The study entitled Energy Efficiency in the Built Environment: Community Solutions; West Bowl Case Study Report is one of three neighbourhood scale case studies that simulate the climate impact of potential policy options governing growth management, active transport, and energy and emissions, within common types of communities found in British Columbia (BC): The community types being studied are high growth/high density/temperate climate (Vancouver), moderate growth/moderate density/temperate climate (Victoria) and low growth/low density/cool climate (Prince George).
Given that 55% of BC’s GHG emissions originate in the built environment where most people (86%) live, communities around the province are asking “which policies work best” for reducing those emissions.

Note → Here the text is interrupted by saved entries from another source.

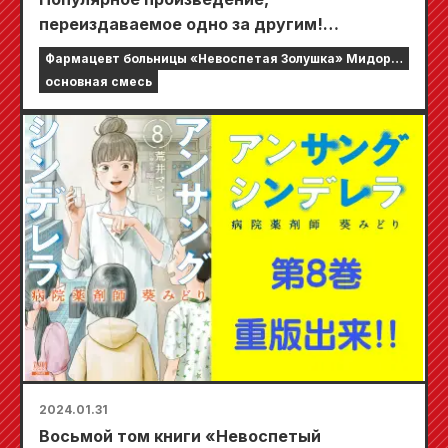
переиздаваемое одно за другим!
«Невоспетый фармацевт больницы
Фармацевт больницы «Невоспетая Золушка» Мидори
Золушки Мидори Аой», том 11 уже в
Аой
основная смесь
продаже! Последний 12 том выйдет 19
апреля!
2024.01.31
Восьмой том книги «Невоспетый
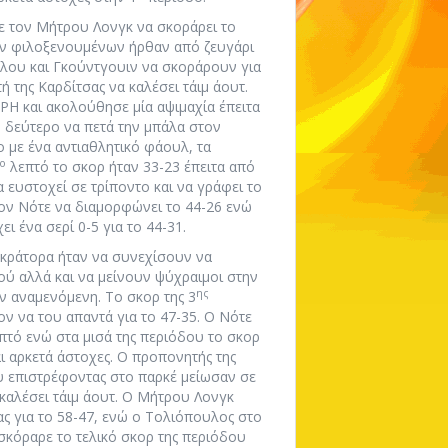
ε τον Μήτρου Λονγκ να σκοράρει το
των φιλοξενουμένων ήρθαν από ζευγάρι
γλου και Γκούντγουιν να σκοράρουν για
 της Καρδίτσας να καλέσει τάιμ άουτ.
ΆΡΗ και ακολούθησε μία αψιμαχία έπειτα
 δεύτερο να πετά την μπάλα στον
ο με ένα αντιαθλητικό φάουλ, τα
ο
λεπτό το σκορ ήταν 33-23 έπειτα από
α ευστοχεί σε τρίποντο και να γράφει το
 τον Νότε να διαμορφώνει το 44-26 ενώ
ι ένα σερί 0-5 για το 44-31.
οκράτορα ήταν να συνεχίσουν να
ού αλλά και να μείνουν ψύχραιμοι στην
ης
ν αναμενόμενη. Το σκορ της 3
ον να του απαντά για το 47-35. Ο Νότε
πτό ενώ στα μισά της περιόδου το σκορ
αι αρκετά άστοχες. Ο προπονητής της
του επιστρέφοντας στο παρκέ μείωσαν σε
 καλέσει τάιμ άουτ. Ο Μήτρου Λονγκ
ς για το 58-47, ενώ ο Τολιόπουλος στο
 σκόραρε το τελικό σκορ της περιόδου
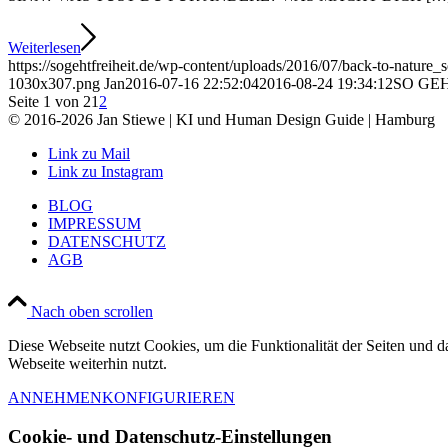
Weiterlesen
https://sogehtfreiheit.de/wp-content/uploads/2016/07/back-to-nature_so
1030x307.png
Jan
2016-07-16 22:52:04
2016-08-24 19:34:12
SO GEH
Seite 1 von 2
1
2
© 2016-2026 Jan Stiewe | KI und Human Design Guide | Hamburg
Link zu Mail
Link zu Instagram
BLOG
IMPRESSUM
DATENSCHUTZ
AGB
Nach oben scrollen
Diese Webseite nutzt Cookies, um die Funktionalität der Seiten und 
Webseite weiterhin nutzt.
ANNEHMEN
KONFIGURIEREN
Cookie- und Datenschutz-Einstellungen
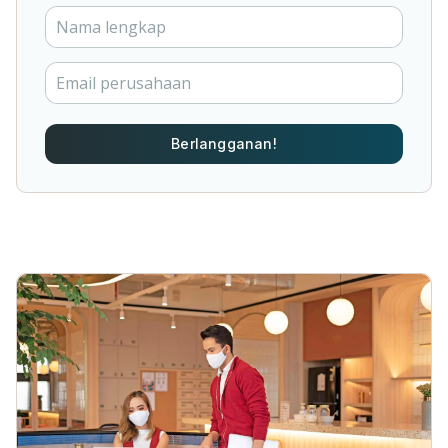
Berlangganan!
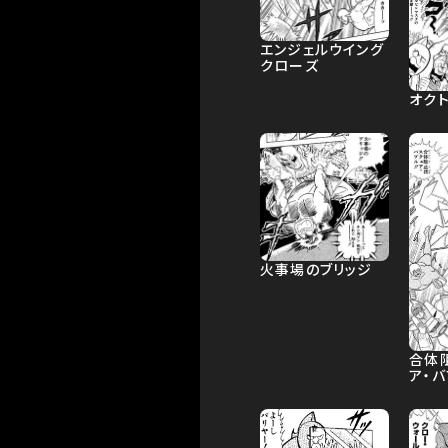
エンジェルウイング
クローズ
オク
火事場のブリッジ
合体
ア・バ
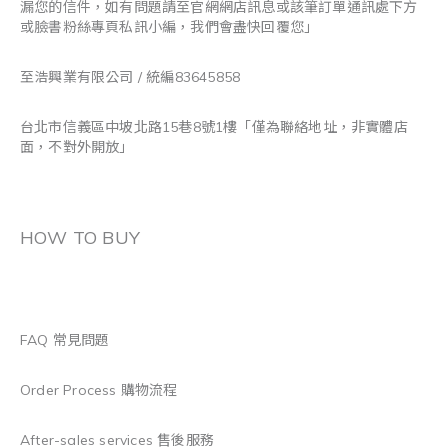
漏您的信件，如有問題請至官網網店訊息或該筆訂單通訊處下方
或臉書粉絲專頁私訊小編，我們會盡快回覆您」
至浩興業有限公司 / 統編83645858
台北市信義區中坡北路15巷8號1樓「僅為聯絡地址，非實體店
面，不對外開放」
HOW TO BUY
FAQ 常見問題
Order Process 購物流程
After-sales services 售後服務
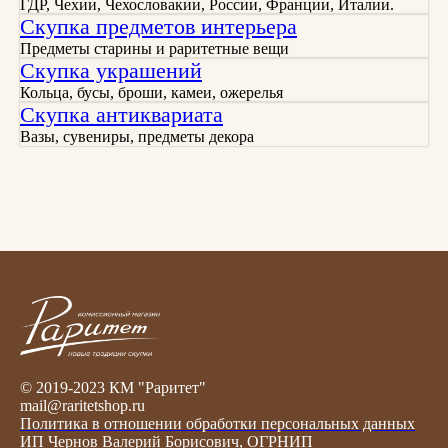
ГДР, Чехии, Чехословакии, России, Франции, Италии.
Скупка предметов интерьера
Предметы старины и раритетные вещи
Скупка украшений
Кольца, бусы, броши, камеи, ожерелья
Скупка антиквариата
Вазы, сувениры, предметы декора
© 2019-2023 КМ "Раритет"
mail@raritetshop.ru
Политика в отношении обработки персональных данных
ИП Чернов Валерий Борисович, ОГРНИП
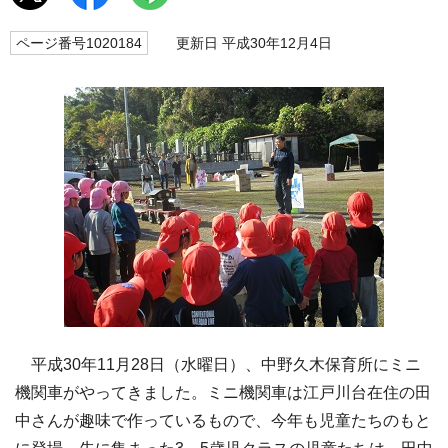
ページ番号1020184
更新日 平成30年12月4日
平成30年11月28日（水曜日）、中野久木保育所にミニ
機関車がやってきました。ミニ機関車は江戸川台在住の田
中さんが趣味で作っているもので、今年も児童たちのもと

Prince George, for example, has set ambitious new short-and-long-term targets in its 2020 Climate Change Mitigation Plan released this spring, to reach an 80% GHG reduction by 2050.
With the support of city staff, researchers from the EEBE set out to find how policy options available to a city like Prince George affect GHG reductions and contribute to quality of life at the same time. Using spatially explicit models based on Prince George’s centrally located West Bowl neighbourhood, the researchers ran 9 experiments that simulated the effectiveness of combinations of proposed and contemplated growth management and active transportation policies, new building and retrofit standards, over thirty years of implementation (2020 – 2050).

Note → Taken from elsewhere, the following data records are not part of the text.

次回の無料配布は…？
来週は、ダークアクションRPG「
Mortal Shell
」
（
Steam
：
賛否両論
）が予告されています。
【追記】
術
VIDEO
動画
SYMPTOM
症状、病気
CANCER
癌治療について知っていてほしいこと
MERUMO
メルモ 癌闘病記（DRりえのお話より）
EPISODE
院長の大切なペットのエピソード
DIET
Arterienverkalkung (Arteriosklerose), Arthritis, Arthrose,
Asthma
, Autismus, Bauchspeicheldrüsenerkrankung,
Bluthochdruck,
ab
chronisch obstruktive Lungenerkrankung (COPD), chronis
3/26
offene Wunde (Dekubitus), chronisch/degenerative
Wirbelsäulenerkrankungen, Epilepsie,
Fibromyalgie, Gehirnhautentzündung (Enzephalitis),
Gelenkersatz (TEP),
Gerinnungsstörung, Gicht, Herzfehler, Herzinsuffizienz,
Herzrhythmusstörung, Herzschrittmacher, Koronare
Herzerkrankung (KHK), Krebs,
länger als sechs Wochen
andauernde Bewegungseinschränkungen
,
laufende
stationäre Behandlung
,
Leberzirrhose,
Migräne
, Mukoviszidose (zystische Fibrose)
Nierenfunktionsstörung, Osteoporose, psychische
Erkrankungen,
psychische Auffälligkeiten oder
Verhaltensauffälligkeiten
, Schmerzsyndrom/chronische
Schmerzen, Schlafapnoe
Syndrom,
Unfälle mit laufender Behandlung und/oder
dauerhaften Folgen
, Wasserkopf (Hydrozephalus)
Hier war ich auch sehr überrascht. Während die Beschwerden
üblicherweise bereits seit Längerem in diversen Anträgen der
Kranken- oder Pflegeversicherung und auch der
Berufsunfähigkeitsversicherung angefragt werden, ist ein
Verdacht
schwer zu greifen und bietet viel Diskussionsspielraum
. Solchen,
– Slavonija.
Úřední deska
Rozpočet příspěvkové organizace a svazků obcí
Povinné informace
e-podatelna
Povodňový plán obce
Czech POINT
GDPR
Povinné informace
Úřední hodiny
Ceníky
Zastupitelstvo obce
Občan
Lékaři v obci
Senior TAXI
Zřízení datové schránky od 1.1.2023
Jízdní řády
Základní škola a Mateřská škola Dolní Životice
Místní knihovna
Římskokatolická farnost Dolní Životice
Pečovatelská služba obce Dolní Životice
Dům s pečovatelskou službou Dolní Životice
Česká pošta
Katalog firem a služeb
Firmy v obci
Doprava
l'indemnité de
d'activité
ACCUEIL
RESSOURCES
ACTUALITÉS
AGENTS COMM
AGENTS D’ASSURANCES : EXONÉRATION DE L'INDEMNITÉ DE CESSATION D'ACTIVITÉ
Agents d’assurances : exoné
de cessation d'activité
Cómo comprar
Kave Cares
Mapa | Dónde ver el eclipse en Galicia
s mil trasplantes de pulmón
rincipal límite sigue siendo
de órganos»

Their findings? Progress toward community energy and emissions reduction goals depend on appropriate combinations of policy options working together. In a less dense, slow growth community like Prince George, new energy efficient builds and higher density are necessary and important, but would contribute less (from a GHG reductions perspective) than deep retrofits of existing building stock coupled with expanded no-carbon travel options such as cycling paths. Dwelling density for example, was projected to increase modestly from the current almost 10 dwellings/hectare to 12 dwellings/hectare, by 2050.
To put some numbers on it; deep retrofits (to a high-performance standard) to existing buildings plus the implementation of BC Energy Step Code on all new buildings contributed to 37% reductions in annual building energy use per resident and 51% reductions in annual building emissions per resident – a sizeable step towards meeting community GHG reduction targets.

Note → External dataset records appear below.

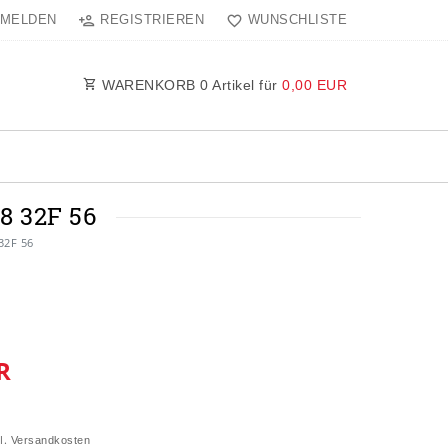
MELDEN
REGISTRIEREN
WUNSCHLISTE
WARENKORB
0
Artikel für
0,00 EUR
 32F 56
32F 56
R
l.
Versandkosten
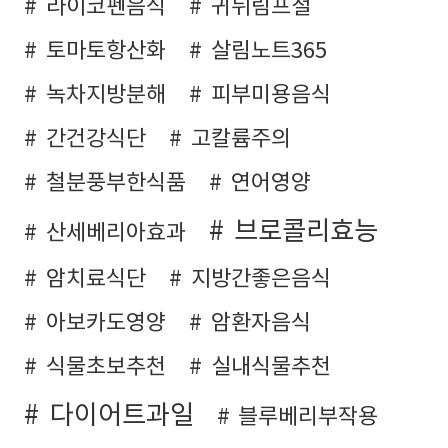
라이코펜음식
귀뒤림프절
토마토항산화
살림노트365
녹차지방분해
피부미용음식
간건강식단
고칼륨주의
철분풍부한식품
연어영양
브로콜리효능
산세베리아효과
암치료식단
지방간좋은음식
아보카도영양
암환자음식
식물초보추천
실내식물추천
다이어트과일
블루베리부작용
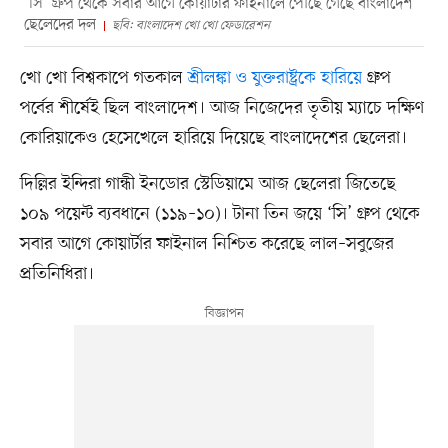
‘সি’ গ্রুপ থেকে সবার আগে কোয়ার্টার ফাইনালে পৌঁছে গেছে বাংলাদেশ
ছেলেদের দল
ছবি: বাংলাদেশ খো খো ফেডারেশন
খো খো বিশ্বকাপে গতকাল
শ্রীলঙ্কা ও যুক্তরাষ্ট্রকে হারিয়ে
গ্রুপ
পর্বের শীর্ষেই ছিল বাংলাদেশ। আজ নিজেদের তৃতীয় ম্যাচে দক্ষিণ
কোরিয়াকেও হেসেখেলে হারিয়ে দিয়েছে বাংলাদেশের ছেলেরা।
দিল্লির ইন্দিরা গান্ধী ইনডোর স্টেডিয়ামে আজ ছেলেরা জিতেছে
১০৯ পয়েন্ট ব্যবধানে (১১৯–১০)। টানা তিন জয়ে ‘সি’ গ্রুপ থেকে
সবার আগে কোয়ার্টার ফাইনাল নিশ্চিত করেছে লাল–সবুজের
প্রতিনিধিরা।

But what about the travel emissions that occur within the built environment? Small low-density cities such as Prince George are more significantly impacted by travel-related emissions (notably private automobile trips), with 38% of community emissions attributable to buildings and 52% to transport. What can help shift trips from private vehicles to transit, cycling or walking? Access and safety are two factors. The researchers found that by adding east-west and north-south designated cycling paths, the percentage of residents within 400 metres of cycling infrastructure increased from 69% to 93%.
The research team urges BC communities to consider combinations of building sector energy efficiency measures with complementary land-use and mobility policy initiatives to meet their emissions reduction targets. For full details on the modelling approaches used, and the scenarios that were tested, click here to read the West Bowl case study.
Pending is a forthcoming report from the EEBE project that will compare policy options in the three Vancouver, Victoria and Prince George case studies together.